Site web : www.gadcollection.com
Instagram : @galeriegadcollection

  

Votre premier déclic photographique ?
Gad Edery : 99 cents de Gursky.

Un souvenir photographique de votre enfance ?
Gad Edery : Les albums de photos et les projections de diapositives de vacances.

L’appareil photo de votre enfance ?
Gad Edery : Un Kodak Instamatic qui avait un son métallique lorsqu’on tournait la pellicule !

Celui que vous utilisez aujourd’hui ?
Gad Edery : Mon Smartphone.

L’homme ou la femme de l’image qui vous a inspiré ?
Gad Edery : Difficile à dire mais j’ai une passion pour la photographie spatiale. Sinon, j’aime beaucoup le travail de Luigi Ghirri.

L’image que vous auriez aimé réaliser ?
Gad Edery : Prendre en photo Neil Armstrong sur la Lune. J’aurais adoré être astronaute.

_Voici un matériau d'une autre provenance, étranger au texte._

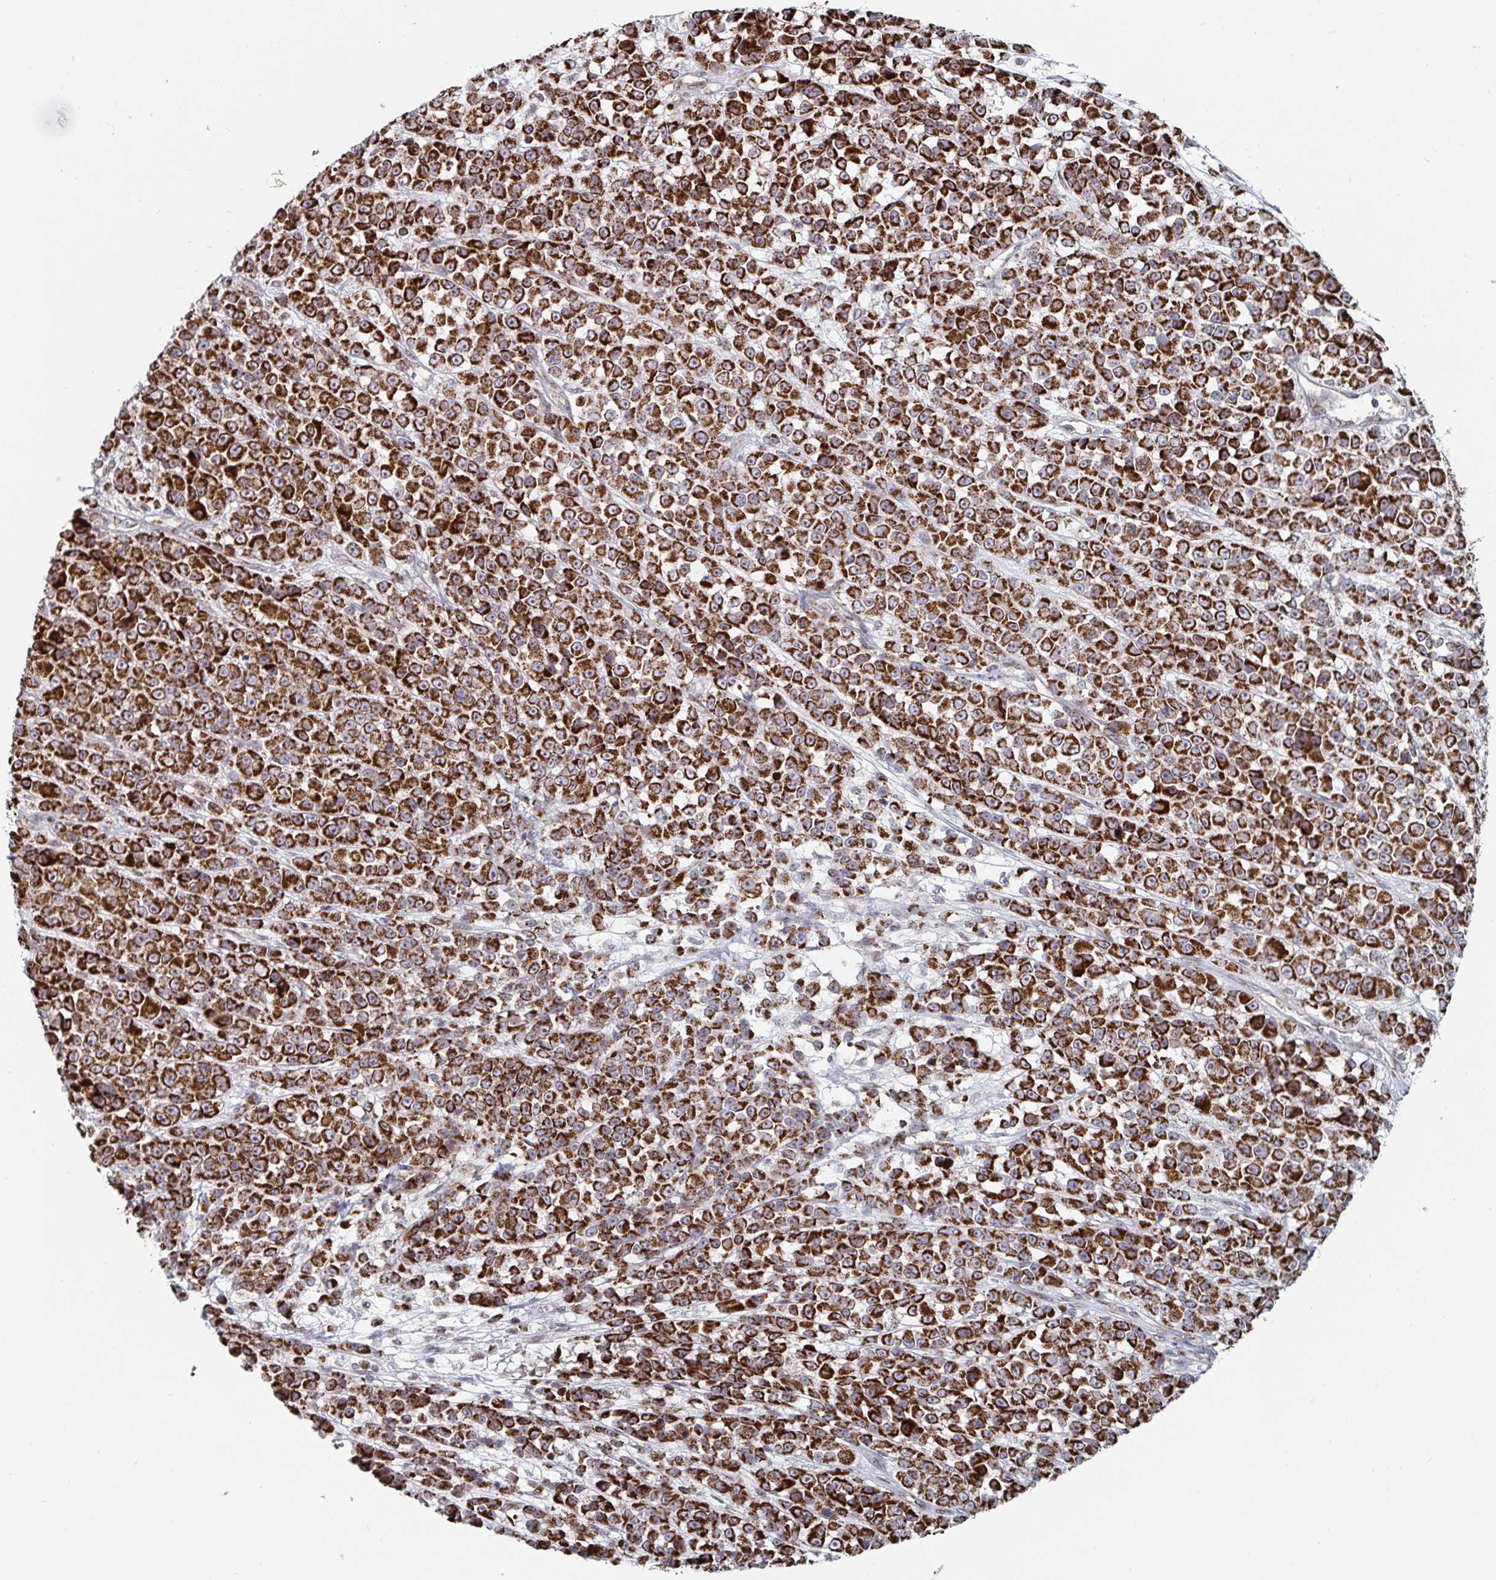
{"staining": {"intensity": "strong", "quantity": ">75%", "location": "cytoplasmic/membranous"}, "tissue": "melanoma", "cell_type": "Tumor cells", "image_type": "cancer", "snomed": [{"axis": "morphology", "description": "Malignant melanoma, NOS"}, {"axis": "topography", "description": "Skin"}, {"axis": "topography", "description": "Skin of back"}], "caption": "Immunohistochemistry (DAB (3,3'-diaminobenzidine)) staining of human melanoma exhibits strong cytoplasmic/membranous protein positivity in about >75% of tumor cells.", "gene": "STARD8", "patient": {"sex": "male", "age": 91}}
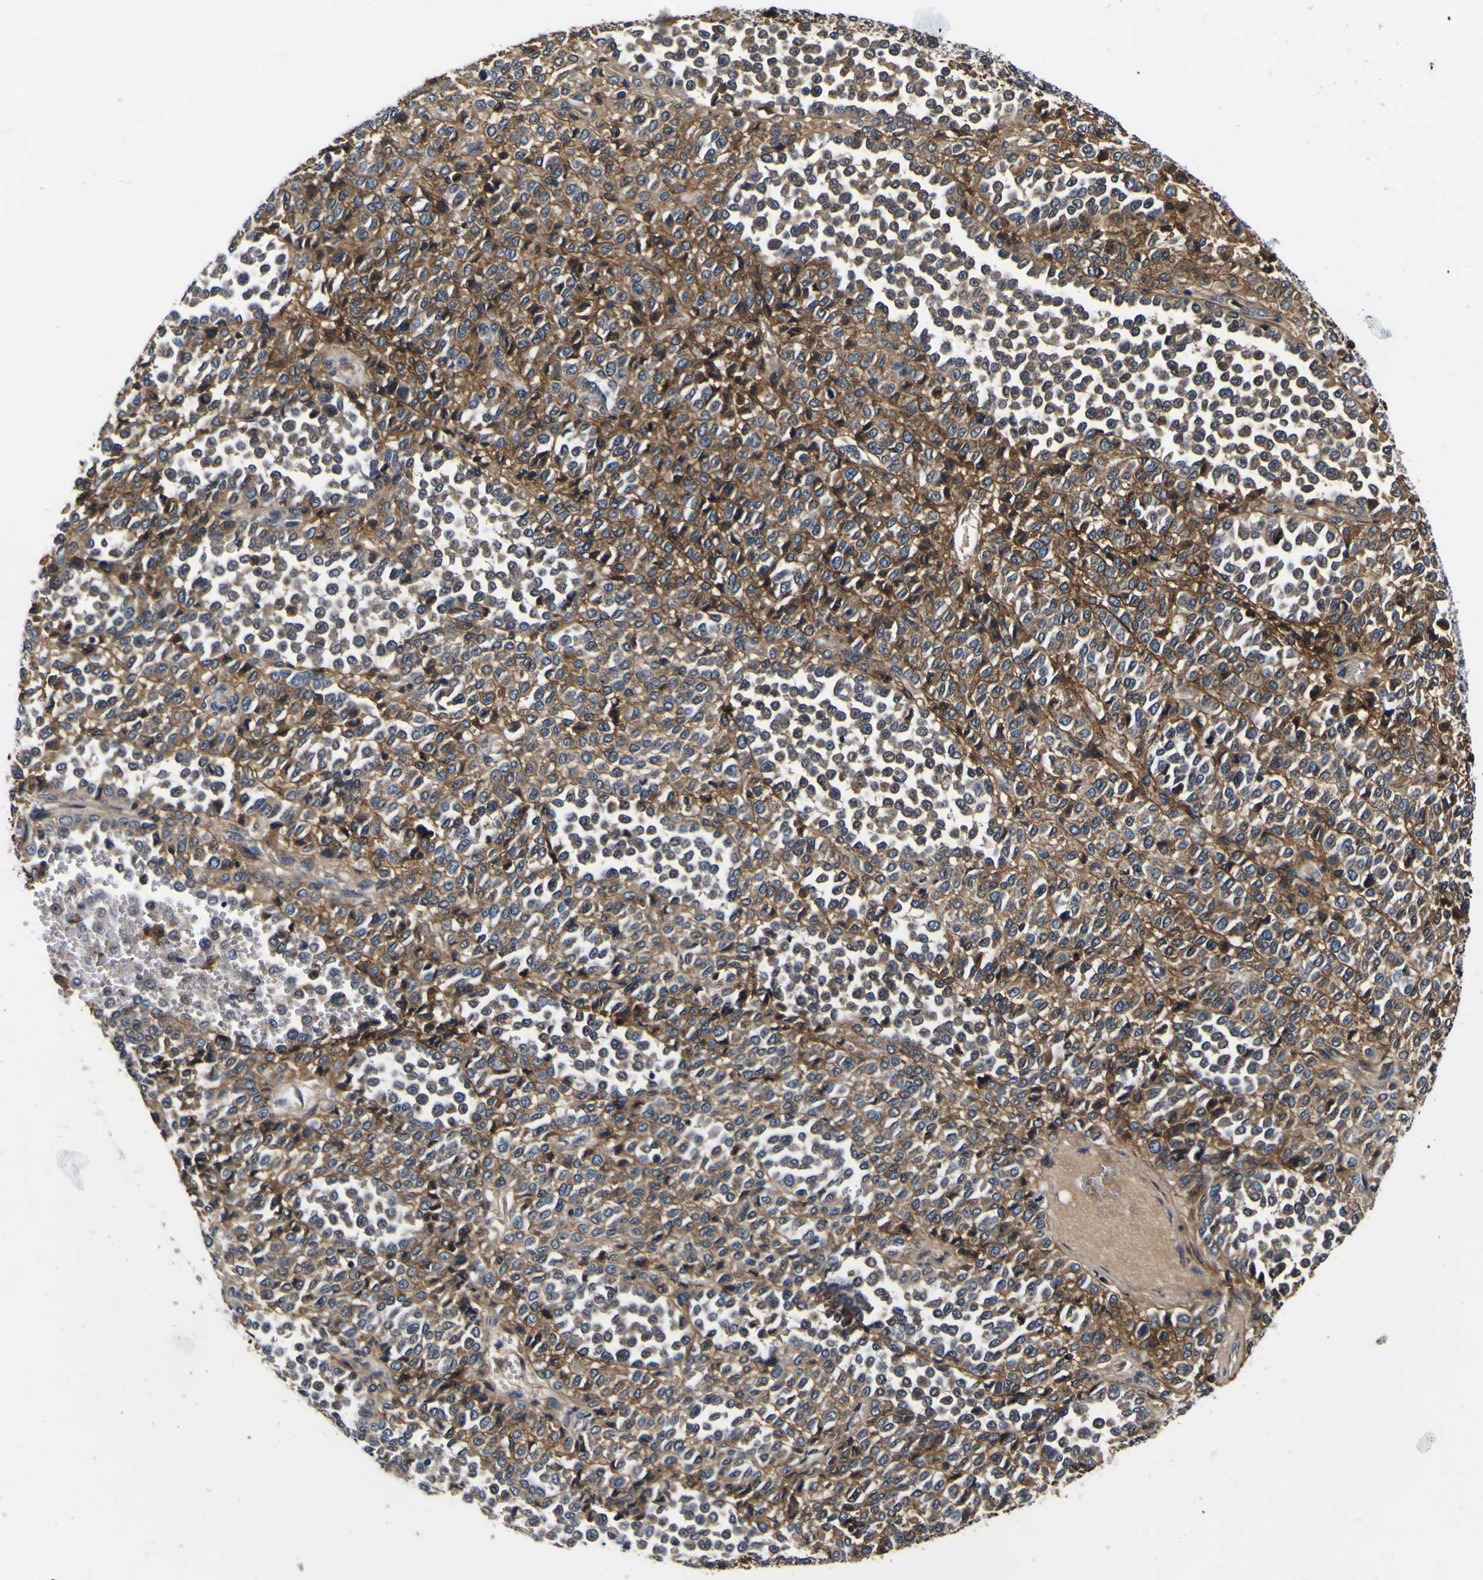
{"staining": {"intensity": "moderate", "quantity": ">75%", "location": "cytoplasmic/membranous"}, "tissue": "melanoma", "cell_type": "Tumor cells", "image_type": "cancer", "snomed": [{"axis": "morphology", "description": "Malignant melanoma, Metastatic site"}, {"axis": "topography", "description": "Pancreas"}], "caption": "A micrograph of human malignant melanoma (metastatic site) stained for a protein reveals moderate cytoplasmic/membranous brown staining in tumor cells. The protein is shown in brown color, while the nuclei are stained blue.", "gene": "POSTN", "patient": {"sex": "female", "age": 30}}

Celle qui vous a le plus ému ?
Gad Edery : Il y en a deux. La première est une photo de Henryk Ross prise dans le ghetto de Lodz. Une mère qui embrasse son enfant.
La seconde une photo de Nobuyoshi Araki. Un portrait de son épouse, dans son bain.

Et celle qui vous a mis en colère ?
Gad Edery : Aucune.

Quelle photo a changé le monde ?
Gad Edery : Celle de Neil Armstrong sur la Lune. La possibilité d’un ailleurs.

Et quelle photo a changé votre monde ?
Gad Edery : La même ! Si l’Homme a pu aller sur la Lune, alors rien n’est impossible.

Une image clé de votre panthéon personnel ?
Gad Edery : Je vis entouré d’images, c’est donc une question difficile. Certaines ont une importance plus grande que d’autres. C’est le cas pour une photographie de Florence Chevallier de la série Enchantements, 1, 1996. L’autoportrait de Buzz Aldrin dans l’espace lors de la mission Gemini 12, en novembre 1966 ou celle de Bruce McCandless en février 1984 sont aussi importantes.

En tant que galeriste, qu’est-ce qui vous intéresse le plus dans une image ?
Gad Edery : Ce qui m’intéresse le plus dans une image c’est que l’image ait un discours direct. Une image Un propos. Je ne comprends pas les images pour lesquelles il faut une explication pour comprendre ce que l’auteur a voulu dire. Je trouve que c’est une perte de temps. L’auteur aurait mieux fait d’être écrivain.

Selon vous, la technique peut-elle parfois primer sur l’émotion en photographie ?
Gad Edery : En aucun cas.

La beauté en photographie est-elle, pour vous, purement esthétique ?
Gad Edery : La beauté est une notion volatile et subjective. Elle peut se révéler de maintes façons, dont esthétique, mais pas que.

L’unicité d’une photographie vient-elle du moment ou de la mise en scène ?
Gad Edery : Cela peut être des deux. Tout dépend de l’intention du photographe.

Une photographie peut-elle être plus vraie que la réalité ?
Gad Edery : La photographie est la capture d’un moment de réalité. Celle-ci est malléable mais, à mon avis, pas à être plus vraie que l’objet photographié.

Une photographie peut-elle changer notre perception d’un événement ?
Gad Edery : Oui, sans aucun doute. C’est d’ailleurs un des dangers de la photographie. Ce que l’on voit n’est pas toujours la vérité. L’avènement de l’intelligence artificielle ne va faire qu’accroitre cette possible distorsion entre la réalité d’un évènement et ce qu’il nous ait donné à regarder

La photographie est-elle un témoignage ou une forme de manipulation ?
Gad Edery : La photographie peut être les deux : Un témoignage et un mensonge.

Qu’est-ce qui fait une bonne photo ?
Gad Edery : Une parfaite adéquation entre le regardé et le regardant.

Selon vous, quelle est la qualité nécessaire pour être un bon photographe ?
Gad Edery : Comme en beaucoup de choses : être curieux, et patient.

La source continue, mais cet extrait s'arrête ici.